# Keeping males together??



## totalreject (Sep 8, 2014)

Hi 

At the moment we have 4 females and one male (seperated of course) and we are thinking of breeding, I was told if we had some males in the litter we could introduce them to their dad and they could live together for company...is this true? Everywhere I read online it say's they will fight to the death  I don't want to try anything if it would result in injury but at the moment I feel sorry for the male as he looks lonely by himself. The females enjoy playing and he's all alone unless he's with us but sadly I cant have him out 24/7.

Any advice apreciated


----------



## WoodWitch (Oct 18, 2009)

Strongly advise don't do it!
Where there are 2 cases of males living together in peace, there are 100 cases of males fighting to the death. That is not something you want to risk or have to deal with. Here's a post from today for you to look at: viewtopic.php?f=7&t=29442


----------



## totalreject (Sep 8, 2014)

Ok thank you, the breeder we got then off said it would be ok to do so as they keep their males together. I've read one website saying it's ok but everywhere else it was 'fight to the death' so it's rather conflicting


----------



## Ruth (Jul 3, 2014)

Maybe I've just been really lucky but I kept males together as a child and now as a breeder I've kept and am keeping males together with no issues at all. I did have one dominant male in one group and I removed him and no more squeeking. All males were litter mates or introduced before sexual maturity and all are kept away from the smell of females. I should stress I have many spare enclosures should fighting occure and am home most of the time and check on my mice about four times a day. My mice are my haven


----------



## totalreject (Sep 8, 2014)

Thanks 

I think I am going to contact the breeder to double check and get some more advice, they are really helpful and surrely if all of their males are placid enough to get along then the one they sold me should be as he's from the same family.


----------



## SarahY (Nov 6, 2008)

It just isn't worth the risk. While they _may _live together, why risk the injury and death that will most likely occur? Your single male is the supreme king of his territory with no challengers to stress him out, and that is what is important to a male mouse. Give him things to occupy his time and he'll be fine


----------



## PPVallhunds (Jul 26, 2010)

with keeping males together it all comes down to the individual males personalities. It will work until the day it doesn't work anymore, and by time an owner goes to check on them a buck may be dead or so badly mauled it needs putting down. 
Ive had a buck group once before what worked for a whole year until I bred one and put him back (befor I knew bucks are best kept apart) then the bred buck attacked his friend of a year so badly I had to have him put out of his misery.
my bucks since need to be split by 8-12 weeks old normaly.

So due to the big risk of a fight breaking out one day its just not in there best interest to keep them together in my opyion.

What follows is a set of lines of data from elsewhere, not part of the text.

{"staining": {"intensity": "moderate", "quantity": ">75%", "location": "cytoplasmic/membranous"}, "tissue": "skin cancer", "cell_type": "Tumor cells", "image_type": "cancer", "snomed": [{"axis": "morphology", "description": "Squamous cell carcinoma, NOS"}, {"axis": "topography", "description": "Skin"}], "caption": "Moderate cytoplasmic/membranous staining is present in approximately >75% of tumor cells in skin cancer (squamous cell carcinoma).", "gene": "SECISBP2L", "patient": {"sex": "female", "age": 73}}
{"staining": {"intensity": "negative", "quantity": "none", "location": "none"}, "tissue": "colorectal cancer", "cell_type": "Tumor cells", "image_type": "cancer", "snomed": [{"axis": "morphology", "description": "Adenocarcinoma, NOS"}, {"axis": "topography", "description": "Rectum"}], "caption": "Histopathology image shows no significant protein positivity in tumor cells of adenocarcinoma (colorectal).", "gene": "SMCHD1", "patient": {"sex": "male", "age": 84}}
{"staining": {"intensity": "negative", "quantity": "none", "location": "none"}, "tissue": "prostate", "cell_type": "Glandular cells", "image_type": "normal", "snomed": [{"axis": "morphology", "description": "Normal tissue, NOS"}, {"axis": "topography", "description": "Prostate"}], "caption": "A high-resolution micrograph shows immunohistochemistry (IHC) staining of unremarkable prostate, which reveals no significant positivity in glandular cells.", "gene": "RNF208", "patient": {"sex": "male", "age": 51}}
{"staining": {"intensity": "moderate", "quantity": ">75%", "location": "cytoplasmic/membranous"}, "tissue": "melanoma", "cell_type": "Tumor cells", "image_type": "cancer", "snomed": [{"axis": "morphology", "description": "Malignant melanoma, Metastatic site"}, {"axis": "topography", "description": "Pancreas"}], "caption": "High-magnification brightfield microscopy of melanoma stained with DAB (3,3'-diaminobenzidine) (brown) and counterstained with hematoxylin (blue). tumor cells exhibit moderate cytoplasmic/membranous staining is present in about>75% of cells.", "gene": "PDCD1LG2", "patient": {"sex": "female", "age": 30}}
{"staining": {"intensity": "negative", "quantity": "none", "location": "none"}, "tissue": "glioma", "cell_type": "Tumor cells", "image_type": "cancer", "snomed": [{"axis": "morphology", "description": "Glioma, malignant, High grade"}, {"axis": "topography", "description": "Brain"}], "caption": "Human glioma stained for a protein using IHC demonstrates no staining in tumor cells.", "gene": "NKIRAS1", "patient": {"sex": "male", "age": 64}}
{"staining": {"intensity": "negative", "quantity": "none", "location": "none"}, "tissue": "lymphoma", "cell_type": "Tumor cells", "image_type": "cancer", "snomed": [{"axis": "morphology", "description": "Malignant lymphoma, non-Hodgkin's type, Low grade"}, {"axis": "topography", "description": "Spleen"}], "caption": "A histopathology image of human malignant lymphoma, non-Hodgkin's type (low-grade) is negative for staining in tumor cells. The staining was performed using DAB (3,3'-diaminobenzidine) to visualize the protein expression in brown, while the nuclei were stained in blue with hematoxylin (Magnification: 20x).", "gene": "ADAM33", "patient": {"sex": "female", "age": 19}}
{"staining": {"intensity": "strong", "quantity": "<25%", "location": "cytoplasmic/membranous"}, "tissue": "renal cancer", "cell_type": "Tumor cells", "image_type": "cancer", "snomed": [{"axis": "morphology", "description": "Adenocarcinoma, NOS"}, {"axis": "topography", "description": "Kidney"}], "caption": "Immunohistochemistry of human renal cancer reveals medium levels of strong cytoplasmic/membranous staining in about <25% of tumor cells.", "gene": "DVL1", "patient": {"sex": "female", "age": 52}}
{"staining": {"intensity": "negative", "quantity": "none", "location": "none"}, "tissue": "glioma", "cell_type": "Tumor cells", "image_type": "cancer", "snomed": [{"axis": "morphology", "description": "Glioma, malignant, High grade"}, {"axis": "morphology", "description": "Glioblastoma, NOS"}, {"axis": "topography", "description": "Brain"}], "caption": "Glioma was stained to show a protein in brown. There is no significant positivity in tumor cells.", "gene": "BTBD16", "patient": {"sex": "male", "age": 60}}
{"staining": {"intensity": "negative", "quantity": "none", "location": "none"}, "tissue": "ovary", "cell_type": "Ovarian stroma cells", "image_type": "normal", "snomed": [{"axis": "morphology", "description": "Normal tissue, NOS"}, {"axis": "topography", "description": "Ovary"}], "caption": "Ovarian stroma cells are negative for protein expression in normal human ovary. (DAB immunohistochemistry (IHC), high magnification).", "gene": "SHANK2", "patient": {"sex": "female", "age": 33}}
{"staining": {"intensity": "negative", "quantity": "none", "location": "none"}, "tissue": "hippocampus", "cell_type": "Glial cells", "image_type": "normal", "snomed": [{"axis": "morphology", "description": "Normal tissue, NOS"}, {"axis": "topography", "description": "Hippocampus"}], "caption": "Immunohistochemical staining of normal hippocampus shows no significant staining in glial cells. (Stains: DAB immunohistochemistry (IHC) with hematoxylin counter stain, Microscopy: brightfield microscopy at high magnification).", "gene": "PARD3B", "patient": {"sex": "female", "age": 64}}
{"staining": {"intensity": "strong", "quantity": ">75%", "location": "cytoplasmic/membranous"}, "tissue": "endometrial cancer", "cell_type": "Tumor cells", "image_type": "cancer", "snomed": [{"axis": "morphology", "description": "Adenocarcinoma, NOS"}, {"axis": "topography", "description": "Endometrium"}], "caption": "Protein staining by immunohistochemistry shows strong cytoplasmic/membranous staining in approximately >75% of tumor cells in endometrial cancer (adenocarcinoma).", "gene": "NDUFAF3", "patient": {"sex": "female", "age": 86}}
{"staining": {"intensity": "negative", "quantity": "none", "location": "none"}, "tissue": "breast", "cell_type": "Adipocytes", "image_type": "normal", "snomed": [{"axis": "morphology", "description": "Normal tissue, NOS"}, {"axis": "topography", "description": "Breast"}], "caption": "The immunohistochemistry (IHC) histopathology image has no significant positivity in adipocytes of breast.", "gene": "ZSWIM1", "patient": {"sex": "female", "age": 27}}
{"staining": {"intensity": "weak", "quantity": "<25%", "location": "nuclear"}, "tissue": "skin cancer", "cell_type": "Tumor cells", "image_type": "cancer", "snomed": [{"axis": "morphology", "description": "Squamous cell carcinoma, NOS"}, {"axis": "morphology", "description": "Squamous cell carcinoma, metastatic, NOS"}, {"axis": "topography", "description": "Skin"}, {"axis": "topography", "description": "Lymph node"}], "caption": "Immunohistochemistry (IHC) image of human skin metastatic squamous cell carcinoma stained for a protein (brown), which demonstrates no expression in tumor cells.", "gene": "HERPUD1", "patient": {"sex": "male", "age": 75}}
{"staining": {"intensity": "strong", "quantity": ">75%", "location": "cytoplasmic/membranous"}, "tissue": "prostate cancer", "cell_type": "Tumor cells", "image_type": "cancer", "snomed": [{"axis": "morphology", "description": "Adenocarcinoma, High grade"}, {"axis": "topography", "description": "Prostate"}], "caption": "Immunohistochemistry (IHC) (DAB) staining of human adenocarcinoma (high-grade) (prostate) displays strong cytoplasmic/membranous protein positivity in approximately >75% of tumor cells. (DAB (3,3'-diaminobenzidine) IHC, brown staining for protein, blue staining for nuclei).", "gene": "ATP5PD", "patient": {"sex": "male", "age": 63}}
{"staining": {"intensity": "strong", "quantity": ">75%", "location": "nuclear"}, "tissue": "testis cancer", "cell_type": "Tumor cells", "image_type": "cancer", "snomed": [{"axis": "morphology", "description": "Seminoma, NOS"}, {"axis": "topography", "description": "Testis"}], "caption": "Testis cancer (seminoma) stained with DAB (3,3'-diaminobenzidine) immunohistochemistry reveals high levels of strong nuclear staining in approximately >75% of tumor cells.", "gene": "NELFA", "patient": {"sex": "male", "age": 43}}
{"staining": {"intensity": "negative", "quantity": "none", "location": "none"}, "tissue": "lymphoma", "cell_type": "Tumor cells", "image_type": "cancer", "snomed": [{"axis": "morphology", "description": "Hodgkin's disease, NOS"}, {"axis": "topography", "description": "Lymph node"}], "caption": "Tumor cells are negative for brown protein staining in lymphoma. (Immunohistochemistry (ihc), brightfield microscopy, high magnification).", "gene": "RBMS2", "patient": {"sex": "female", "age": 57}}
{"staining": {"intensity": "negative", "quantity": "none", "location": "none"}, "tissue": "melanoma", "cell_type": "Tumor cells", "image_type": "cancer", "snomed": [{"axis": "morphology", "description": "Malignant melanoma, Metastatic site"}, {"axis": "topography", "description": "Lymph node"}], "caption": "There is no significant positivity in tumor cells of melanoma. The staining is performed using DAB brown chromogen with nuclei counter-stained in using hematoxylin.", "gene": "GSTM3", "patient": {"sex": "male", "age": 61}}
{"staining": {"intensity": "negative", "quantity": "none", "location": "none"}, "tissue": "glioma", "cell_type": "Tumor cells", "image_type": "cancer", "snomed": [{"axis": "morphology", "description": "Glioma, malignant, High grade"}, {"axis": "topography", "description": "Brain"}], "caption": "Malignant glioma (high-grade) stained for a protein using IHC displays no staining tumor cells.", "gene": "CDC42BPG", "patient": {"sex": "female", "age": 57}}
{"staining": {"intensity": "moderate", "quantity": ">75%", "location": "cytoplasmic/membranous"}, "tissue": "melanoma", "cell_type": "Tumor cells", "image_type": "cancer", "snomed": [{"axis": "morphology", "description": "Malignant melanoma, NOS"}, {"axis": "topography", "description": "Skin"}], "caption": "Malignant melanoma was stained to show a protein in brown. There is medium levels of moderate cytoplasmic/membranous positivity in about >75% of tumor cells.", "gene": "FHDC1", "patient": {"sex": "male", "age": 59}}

Its just not natural for bucks to live together, wild bucks will drive off other males from there patch.


----------



## Rainy_Days (Sep 30, 2014)

Hey,

I wean my males at day 28 and after I wean them they will happily live together until I give them to friends with young children or sell them. Males who are related and who have been introduced before sexual maturity or litter mates I find never fight enough to draw blood or give even a small scratch. I wouldn't risk reintroducing the male weaners to the father, I've never done it I just keep all my male breeders separate. If you do have a small group of males living together who get along fine and decide to use one for breeding, once you take him out you cannot reintroduce him, if you do it may create a chain reaction and you'll then have a once happy group that is now not getting along.

That's my experience with it, hope that helps!


----------



## Sizzlea89 (Jan 19, 2013)

Iv personally found that if the male is involved in the whole pregnancy and upbringing of litters then he doesn't have a problem with the younger males. Sadly this method as I realised after the first litter results in a second litter. Never bred that female again. Felt terrible for her. She lived a good long 3 and a half years too. Still have one of their sons to this day. Can't for the life of me source an unrelated female


----------



## Rainy_Days (Sep 30, 2014)

Oh I just remembered I once had a pied agouti female paired with an old long haired black self male and they had 4 babies 2 boys and 2 girls, when weaning time came I separated the two girls into their own cages and left the 2 young males with their mum and dad. Mum was a dominant mouse who kept those young males in place and she didn't allow them to breed with her and dad was getting old and no longer interested in breeding. I didn't want dad to die in a cage all by himself so I left them for about 2 months like that until he passed. Mum didn't get pregnant from her sons and the 2 boys and dad didn't fight with each other. It also would have helped that the 2 boys were more submissive mice like dad. So I really think it depends on the mouses individual personality.


----------